(Beginning of Dataset)

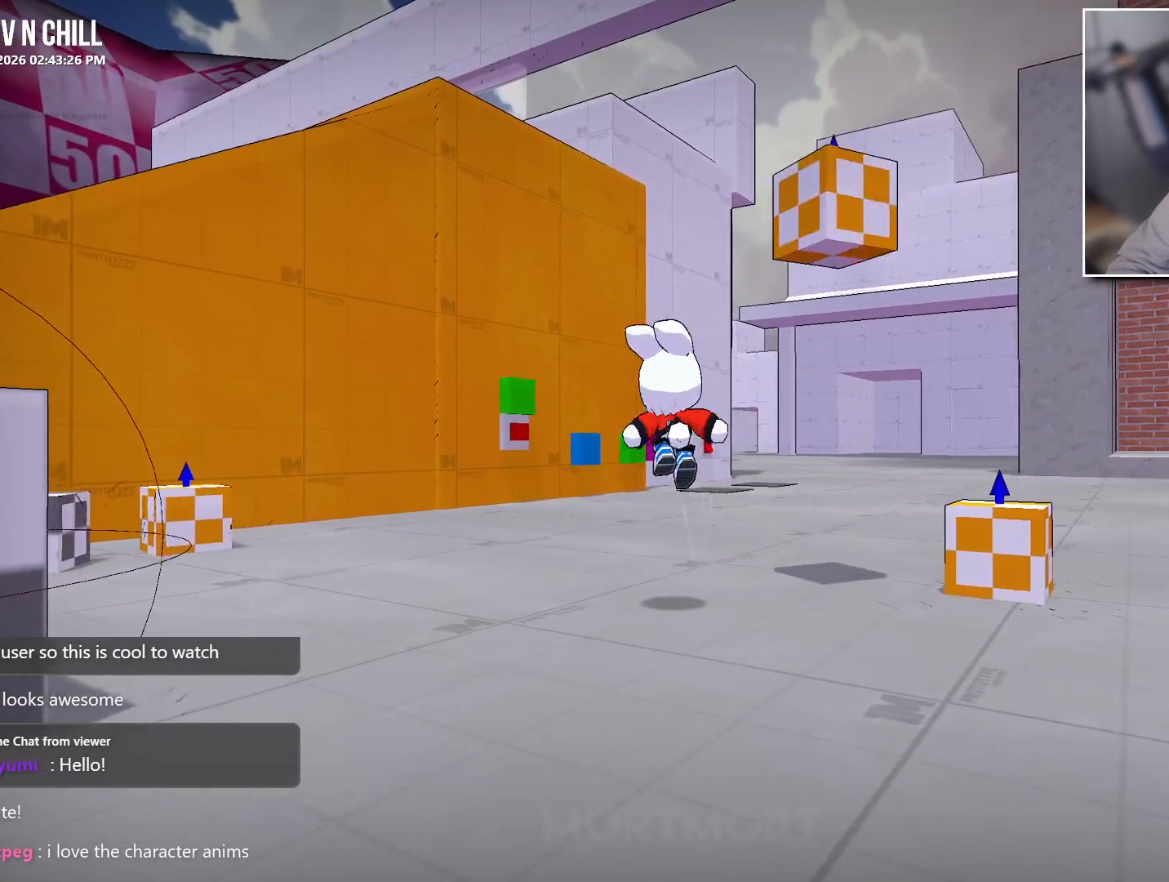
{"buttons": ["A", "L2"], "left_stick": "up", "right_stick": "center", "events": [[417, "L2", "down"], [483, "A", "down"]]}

(End of Dataset)
(Beginning of Dataset)

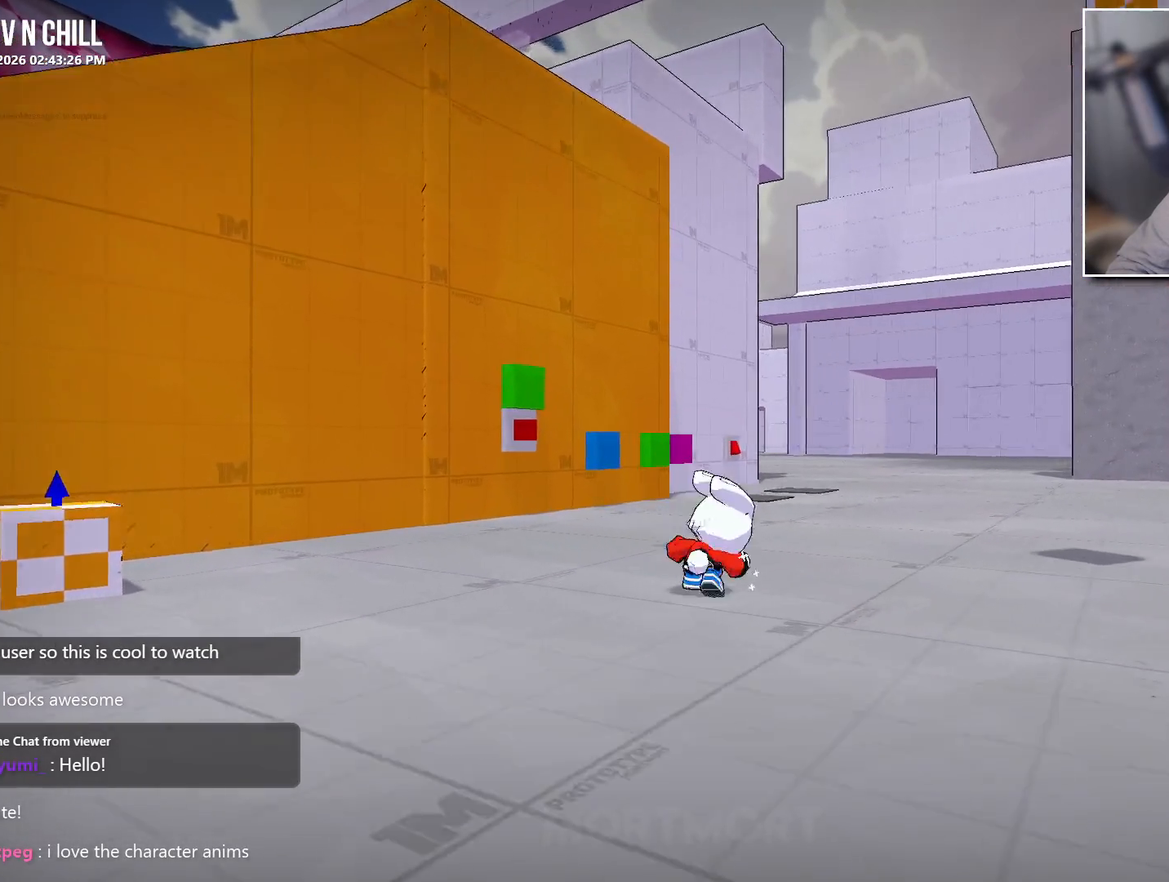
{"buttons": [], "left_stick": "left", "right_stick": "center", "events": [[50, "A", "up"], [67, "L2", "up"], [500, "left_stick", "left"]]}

(End of Dataset)
(Beginning of Dataset)

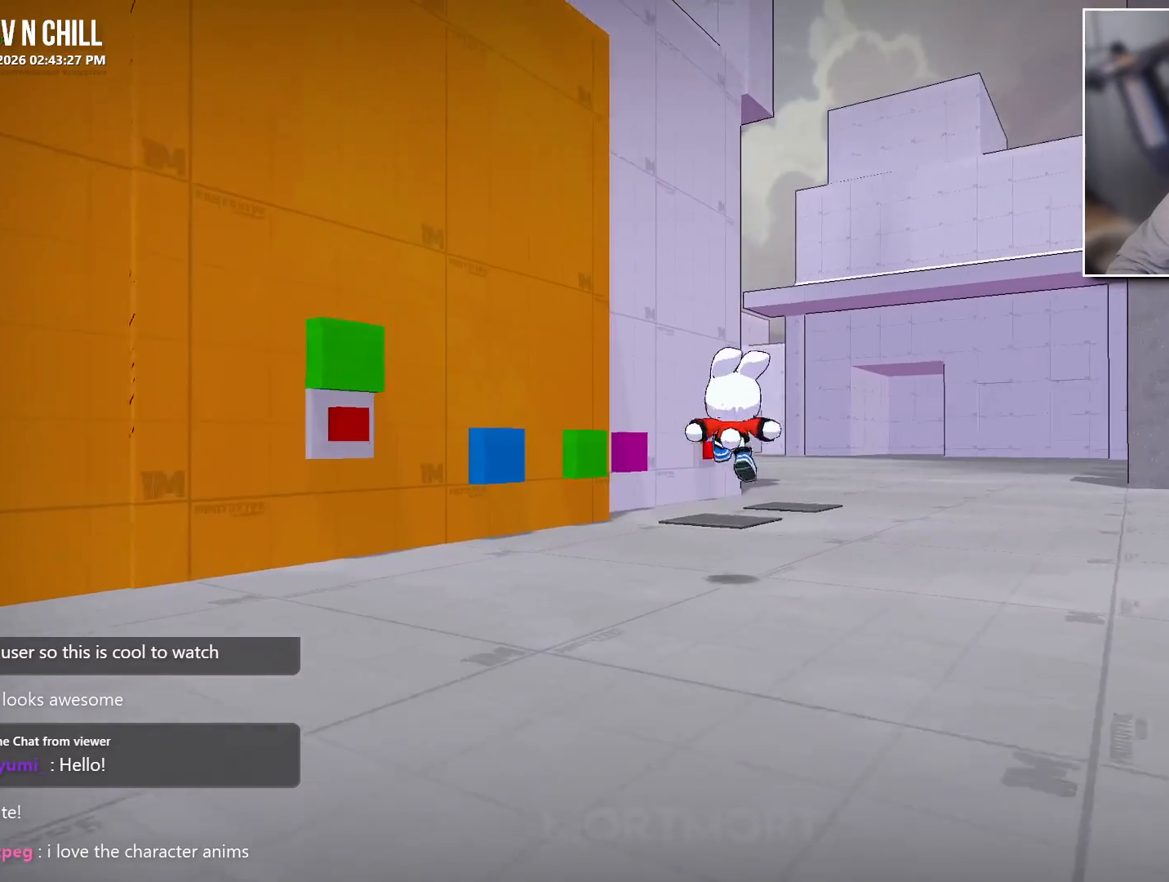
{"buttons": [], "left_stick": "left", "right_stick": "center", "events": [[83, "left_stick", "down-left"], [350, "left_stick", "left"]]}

(End of Dataset)

* Required action *
How many lines in the listing contain "down"? Answer with the number alone.

* Exercise solution *
2